What did I do to deserve this?

This horrible feeling that my insides have been ripped out and stepped on. The feeling of my heart shattering a little more with every breath I take.

I don't know what to do anymore. Part of me just wants it to stop. Wants all the pain and guilt and suffering to just dissapear. Wants to feel whole again. Wants to pretend the last three years of my life didn't happen.

The other part desires these pains because they are all that's left of him. Because they remind me of a time when my life was beautiful and happy. When every puzzle piece fell into place perfectly.

Friends try to sympathize with me but they'll never understand. They didn't know him like I did. Didn't understand that everything he did was for a reason. Especially his death.

As the days go by, my body withers away. The life is sucked out of me. I sometimes feel no need to keep going. Why should I anyways? The one best thing in my life is gone and is never coming back.

Never coming back.

This phrase replays in my head, hoping that one day it'll actually make sense. That it actually means what it says. That it means he's actually gone.

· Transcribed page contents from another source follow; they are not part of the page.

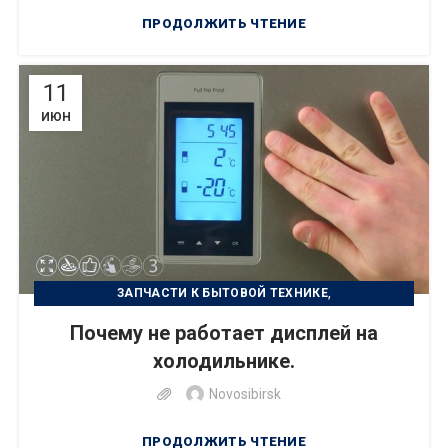
ПРОДОЛЖИТЬ ЧТЕНИЕ
11
ИЮН
,
ЗАПЧАСТИ К БЫТОВОЙ ТЕХНИКЕ
,
РЕМОНТ БЫТОВОЙ ТЕХНИКИ
Почему не работает дисплей на
,
УСТРАНЕНИЕ НЕИСПРАВНОСТИ
УХОД ЗА ТЕХНИКОЙ
холодильнике.
Novosibirsk
ПРОДОЛЖИТЬ ЧТЕНИЕ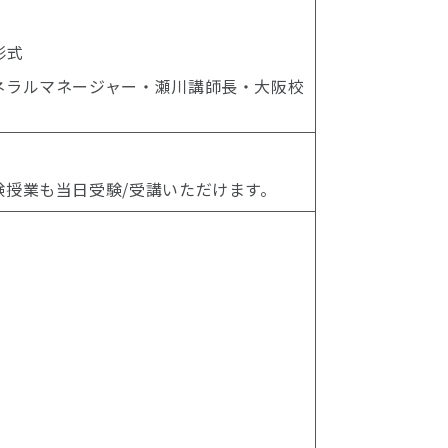
形式
ネラルマネージャー・瀬川講師長・大阪校
授業も当日受験/受講いただけます。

That I'll never get to see his beautiful, green eyes again that used to stare at me with so much love and lust, I thought my heart would combust. Never feel his soft curls, or his strong but gentle hands laced perfectly with mine. Never see his breathtaking smile that would make my knees weak. Never hear the sweet things he would whisper in my ear at night when I couldn't sleep. I will never get to hear him tell me that he loves me, ever again.

The only thing keeping me grounded is hope. Hope that one day, I'll move on and find someone else who will make me feel alive again. I know this is impossible though. Only He can make me feel that way. Only He can fuel my desires and happiness.

When he left, it was as if half of me was taken with him. The half that contained my heart, passion, will, desire and I know that without him, I will always be incomplete.